[[ DATA FOR PROCESSING, beginning ]]

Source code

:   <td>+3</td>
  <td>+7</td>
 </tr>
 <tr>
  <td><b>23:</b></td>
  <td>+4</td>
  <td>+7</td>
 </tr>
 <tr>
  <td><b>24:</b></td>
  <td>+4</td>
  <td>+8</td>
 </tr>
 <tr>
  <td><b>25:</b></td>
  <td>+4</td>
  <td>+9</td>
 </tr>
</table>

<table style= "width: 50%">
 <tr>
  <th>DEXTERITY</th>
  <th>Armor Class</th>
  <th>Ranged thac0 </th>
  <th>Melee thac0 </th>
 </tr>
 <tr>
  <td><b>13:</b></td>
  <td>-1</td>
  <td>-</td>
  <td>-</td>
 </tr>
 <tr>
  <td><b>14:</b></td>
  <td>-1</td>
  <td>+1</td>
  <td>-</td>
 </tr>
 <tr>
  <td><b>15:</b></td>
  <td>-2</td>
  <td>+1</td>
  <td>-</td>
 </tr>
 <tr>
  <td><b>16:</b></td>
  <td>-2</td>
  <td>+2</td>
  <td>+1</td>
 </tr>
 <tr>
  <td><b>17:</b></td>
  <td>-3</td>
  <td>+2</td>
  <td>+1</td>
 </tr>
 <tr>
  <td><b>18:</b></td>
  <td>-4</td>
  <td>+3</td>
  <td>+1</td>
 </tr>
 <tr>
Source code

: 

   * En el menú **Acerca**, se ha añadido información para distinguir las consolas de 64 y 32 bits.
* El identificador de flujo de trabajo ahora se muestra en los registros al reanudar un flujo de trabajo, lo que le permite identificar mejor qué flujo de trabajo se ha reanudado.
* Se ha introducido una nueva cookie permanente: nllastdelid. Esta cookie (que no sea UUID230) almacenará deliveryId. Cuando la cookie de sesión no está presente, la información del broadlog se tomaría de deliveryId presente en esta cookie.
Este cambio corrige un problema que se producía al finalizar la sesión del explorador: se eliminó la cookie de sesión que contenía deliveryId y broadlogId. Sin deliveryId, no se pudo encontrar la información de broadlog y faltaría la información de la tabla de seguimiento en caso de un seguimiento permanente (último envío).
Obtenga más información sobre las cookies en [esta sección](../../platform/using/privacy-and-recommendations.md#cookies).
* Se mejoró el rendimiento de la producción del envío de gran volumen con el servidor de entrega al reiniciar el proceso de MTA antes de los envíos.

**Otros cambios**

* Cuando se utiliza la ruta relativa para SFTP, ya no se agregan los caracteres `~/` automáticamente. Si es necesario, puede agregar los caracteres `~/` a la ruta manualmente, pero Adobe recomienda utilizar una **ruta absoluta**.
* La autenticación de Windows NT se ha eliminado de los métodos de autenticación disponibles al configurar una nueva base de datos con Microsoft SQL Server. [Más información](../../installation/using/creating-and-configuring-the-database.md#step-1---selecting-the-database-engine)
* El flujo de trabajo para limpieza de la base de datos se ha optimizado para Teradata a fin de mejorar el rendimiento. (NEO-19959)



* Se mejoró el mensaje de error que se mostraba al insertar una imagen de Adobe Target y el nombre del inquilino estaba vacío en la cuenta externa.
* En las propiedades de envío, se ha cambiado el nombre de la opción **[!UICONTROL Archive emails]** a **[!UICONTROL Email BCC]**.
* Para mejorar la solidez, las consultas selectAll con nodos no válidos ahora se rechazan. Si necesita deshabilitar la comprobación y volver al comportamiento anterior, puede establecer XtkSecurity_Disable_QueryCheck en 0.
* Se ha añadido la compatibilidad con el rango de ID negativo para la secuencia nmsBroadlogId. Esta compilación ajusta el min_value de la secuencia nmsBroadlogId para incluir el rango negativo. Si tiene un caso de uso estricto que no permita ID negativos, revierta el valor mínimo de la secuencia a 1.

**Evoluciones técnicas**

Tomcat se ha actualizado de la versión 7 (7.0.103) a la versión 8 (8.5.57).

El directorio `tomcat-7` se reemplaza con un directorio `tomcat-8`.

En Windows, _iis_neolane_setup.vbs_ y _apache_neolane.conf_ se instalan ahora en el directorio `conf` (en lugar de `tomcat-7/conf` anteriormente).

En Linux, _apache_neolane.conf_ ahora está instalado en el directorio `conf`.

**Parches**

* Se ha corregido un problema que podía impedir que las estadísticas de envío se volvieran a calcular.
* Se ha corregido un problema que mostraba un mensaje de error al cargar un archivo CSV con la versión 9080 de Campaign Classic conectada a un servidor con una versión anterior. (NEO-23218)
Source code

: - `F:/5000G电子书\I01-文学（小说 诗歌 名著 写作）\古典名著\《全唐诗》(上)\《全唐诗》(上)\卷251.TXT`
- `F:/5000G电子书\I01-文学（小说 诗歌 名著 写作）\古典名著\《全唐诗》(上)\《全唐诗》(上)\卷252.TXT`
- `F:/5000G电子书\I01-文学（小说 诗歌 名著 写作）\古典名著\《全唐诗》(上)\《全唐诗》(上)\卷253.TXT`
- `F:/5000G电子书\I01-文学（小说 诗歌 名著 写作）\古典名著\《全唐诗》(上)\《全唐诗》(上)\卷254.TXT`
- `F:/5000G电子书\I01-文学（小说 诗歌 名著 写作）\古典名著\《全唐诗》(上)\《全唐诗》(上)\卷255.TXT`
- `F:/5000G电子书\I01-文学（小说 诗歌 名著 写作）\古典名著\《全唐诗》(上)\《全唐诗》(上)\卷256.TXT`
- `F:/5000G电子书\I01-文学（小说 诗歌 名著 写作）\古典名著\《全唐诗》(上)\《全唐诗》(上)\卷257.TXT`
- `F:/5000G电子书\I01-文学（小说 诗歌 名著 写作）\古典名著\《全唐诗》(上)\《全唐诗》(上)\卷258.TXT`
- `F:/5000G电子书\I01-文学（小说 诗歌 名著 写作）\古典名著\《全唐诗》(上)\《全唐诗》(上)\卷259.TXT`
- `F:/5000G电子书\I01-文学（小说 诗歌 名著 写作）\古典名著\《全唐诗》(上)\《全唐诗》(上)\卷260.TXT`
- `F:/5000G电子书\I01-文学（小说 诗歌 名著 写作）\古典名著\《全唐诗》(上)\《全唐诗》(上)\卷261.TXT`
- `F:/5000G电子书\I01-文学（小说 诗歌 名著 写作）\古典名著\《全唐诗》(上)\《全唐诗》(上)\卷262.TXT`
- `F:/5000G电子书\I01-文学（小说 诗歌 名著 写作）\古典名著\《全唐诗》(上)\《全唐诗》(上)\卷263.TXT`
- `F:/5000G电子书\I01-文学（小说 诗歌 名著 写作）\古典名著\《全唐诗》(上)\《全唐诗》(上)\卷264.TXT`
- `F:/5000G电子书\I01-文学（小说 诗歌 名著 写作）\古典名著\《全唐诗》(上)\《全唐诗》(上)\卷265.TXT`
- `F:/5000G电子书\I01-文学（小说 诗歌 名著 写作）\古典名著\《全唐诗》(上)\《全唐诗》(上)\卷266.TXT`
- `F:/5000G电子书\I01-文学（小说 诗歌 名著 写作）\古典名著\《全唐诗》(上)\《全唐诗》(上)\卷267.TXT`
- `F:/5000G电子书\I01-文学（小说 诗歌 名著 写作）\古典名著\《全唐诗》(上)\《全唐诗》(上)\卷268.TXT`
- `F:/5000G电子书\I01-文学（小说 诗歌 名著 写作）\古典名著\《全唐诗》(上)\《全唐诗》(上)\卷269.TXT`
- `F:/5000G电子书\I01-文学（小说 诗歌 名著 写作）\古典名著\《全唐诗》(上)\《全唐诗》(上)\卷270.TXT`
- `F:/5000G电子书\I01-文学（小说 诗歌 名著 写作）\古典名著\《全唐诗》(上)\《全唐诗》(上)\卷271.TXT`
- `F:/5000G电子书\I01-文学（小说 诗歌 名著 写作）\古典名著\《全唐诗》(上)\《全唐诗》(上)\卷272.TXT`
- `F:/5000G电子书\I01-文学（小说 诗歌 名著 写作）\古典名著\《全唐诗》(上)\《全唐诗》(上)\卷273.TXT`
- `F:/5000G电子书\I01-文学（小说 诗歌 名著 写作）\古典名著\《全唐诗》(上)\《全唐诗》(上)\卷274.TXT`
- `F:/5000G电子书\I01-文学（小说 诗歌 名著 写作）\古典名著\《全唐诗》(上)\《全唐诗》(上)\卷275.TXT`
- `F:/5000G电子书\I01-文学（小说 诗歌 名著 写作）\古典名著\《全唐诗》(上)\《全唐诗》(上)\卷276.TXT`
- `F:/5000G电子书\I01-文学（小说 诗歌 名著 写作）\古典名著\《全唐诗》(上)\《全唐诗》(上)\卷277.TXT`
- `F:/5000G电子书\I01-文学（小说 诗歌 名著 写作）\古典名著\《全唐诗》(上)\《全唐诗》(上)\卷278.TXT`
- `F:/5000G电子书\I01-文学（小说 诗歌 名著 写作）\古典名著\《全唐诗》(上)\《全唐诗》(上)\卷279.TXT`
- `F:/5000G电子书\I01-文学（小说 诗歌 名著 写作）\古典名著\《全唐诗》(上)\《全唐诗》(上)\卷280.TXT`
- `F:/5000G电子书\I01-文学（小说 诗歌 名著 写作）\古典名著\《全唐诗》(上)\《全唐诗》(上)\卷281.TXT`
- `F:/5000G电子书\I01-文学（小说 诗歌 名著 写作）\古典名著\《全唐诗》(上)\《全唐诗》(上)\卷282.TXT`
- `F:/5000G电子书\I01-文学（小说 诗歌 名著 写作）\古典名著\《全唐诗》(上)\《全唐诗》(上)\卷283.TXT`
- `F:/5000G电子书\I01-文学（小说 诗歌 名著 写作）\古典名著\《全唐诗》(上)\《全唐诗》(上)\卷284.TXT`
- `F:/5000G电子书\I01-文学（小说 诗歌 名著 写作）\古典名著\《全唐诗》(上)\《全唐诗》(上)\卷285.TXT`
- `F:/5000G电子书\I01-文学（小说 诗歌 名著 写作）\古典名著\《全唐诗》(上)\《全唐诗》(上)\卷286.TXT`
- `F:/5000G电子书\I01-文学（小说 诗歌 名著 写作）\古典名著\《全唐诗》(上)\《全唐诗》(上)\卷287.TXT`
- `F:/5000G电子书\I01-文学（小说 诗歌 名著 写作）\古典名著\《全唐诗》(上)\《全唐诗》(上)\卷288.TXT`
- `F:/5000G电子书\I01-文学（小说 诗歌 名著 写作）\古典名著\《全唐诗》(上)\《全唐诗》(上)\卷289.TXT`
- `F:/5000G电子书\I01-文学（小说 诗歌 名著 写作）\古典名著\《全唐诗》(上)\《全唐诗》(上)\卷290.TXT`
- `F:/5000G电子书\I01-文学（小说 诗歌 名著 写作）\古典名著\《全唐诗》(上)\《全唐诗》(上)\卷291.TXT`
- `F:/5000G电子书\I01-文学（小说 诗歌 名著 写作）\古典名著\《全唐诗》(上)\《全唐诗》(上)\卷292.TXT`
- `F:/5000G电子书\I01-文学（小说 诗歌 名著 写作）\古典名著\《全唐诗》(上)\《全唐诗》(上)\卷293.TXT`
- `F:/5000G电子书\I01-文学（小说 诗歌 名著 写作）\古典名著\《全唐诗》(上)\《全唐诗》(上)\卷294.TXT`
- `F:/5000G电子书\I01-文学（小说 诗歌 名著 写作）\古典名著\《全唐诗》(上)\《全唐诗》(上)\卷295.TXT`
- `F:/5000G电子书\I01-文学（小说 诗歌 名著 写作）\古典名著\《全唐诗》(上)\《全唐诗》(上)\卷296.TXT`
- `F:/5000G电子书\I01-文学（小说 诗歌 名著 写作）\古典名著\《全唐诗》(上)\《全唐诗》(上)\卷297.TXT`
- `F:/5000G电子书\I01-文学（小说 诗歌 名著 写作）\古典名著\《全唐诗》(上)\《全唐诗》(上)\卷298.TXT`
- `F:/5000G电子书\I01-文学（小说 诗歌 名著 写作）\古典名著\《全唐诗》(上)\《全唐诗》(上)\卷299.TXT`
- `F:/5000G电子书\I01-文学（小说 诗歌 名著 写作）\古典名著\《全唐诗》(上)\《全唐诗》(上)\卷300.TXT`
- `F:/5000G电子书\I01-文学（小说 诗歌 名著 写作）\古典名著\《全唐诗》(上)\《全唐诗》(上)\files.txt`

[[ DATA FOR PROCESSING, end ]]

[DIRECTIONS]
Transcribe every line from the one containing "64 y 32 bits." through the one containing "en esta cookie.", with both of those lines included.

[RESULT]
   * En el menú **Acerca**, se ha añadido información para distinguir las consolas de 64 y 32 bits.
* El identificador de flujo de trabajo ahora se muestra en los registros al reanudar un flujo de trabajo, lo que le permite identificar mejor qué flujo de trabajo se ha reanudado.
* Se ha introducido una nueva cookie permanente: nllastdelid. Esta cookie (que no sea UUID230) almacenará deliveryId. Cuando la cookie de sesión no está presente, la información del broadlog se tomaría de deliveryId presente en esta cookie.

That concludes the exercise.